As many fans will know, Marilyn and Joe DiMaggio remained close long after their brief, stormy marriage came to an abrupt end. However, as David Mikkelson points out in an article for myth-busting website Snopes, even museums get their facts wrong sometimes.

“Several years ago I finally undertook a long-awaited pilgrimage to that mecca of sportsdom, the National Baseball Hall of Fame and Museum founded in Cooperstown, N.Y., by Stephen Carlton Clark. Like so many fans before me, I spent a couple of days scrutinizing every exhibit, photograph, document, and other pieces of memorabilia on display at the museum, and then … wondered what the heck else there was to do in Cooperstown. And again like so many fans before me, I ended up at the second-best-known attraction in town, the nearby Farmers’ Museum.

The proprietor’s spiel was to recount a brief history of Stephen Carlton Clark’s role in the establishment of the Hall of Fame and the Farmers’ Museum, and to note that after founding the former, Clark lived in New York City and didn’t return to Cooperstown for the yearly induction ceremonies — save for one exception. That exception was the year Joe Dimaggio was inducted to the Hall, an occasion for which, the proprietor declared, Clark returned to Cooperstown ‘in order to meet Dimaggio’s wife, Marilyn Monroe.’

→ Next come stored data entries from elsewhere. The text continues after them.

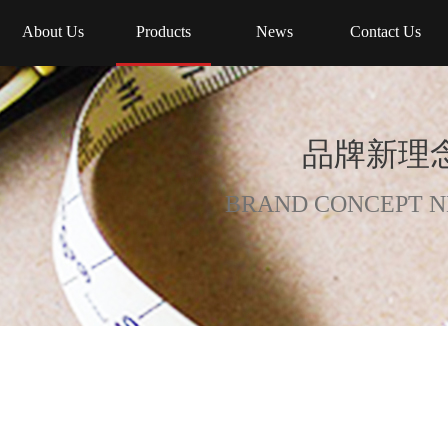
About Us
Products
News
Contact Us
品牌新理念
BRAND CONCEPT N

I immediately recognized a chronological problem with that account: Joe Dimaggio was inducted into the Hall of Fame on 22 July 1955, but he and Marilyn Monroe had separated, with the former filing for divorce, in October 1954. Although the pair remained on relatively friendly terms afterwards, Monroe wasn’t present at the July 1955 induction that welcomed the Yankee Clipper into baseball’s hallowed halls.

On that day Joltin’ Joe was accompanied not by a glamorous starlet, but by a Yankees official … Photographs and newsreel footage of the event also reveal no evidence of the Blonde Bombshell’s presence in Cooperstown that day … For the record, no contemporaneous accounts of the ceremonies mentioned the presence of Clark in Cooperstown that day, either.”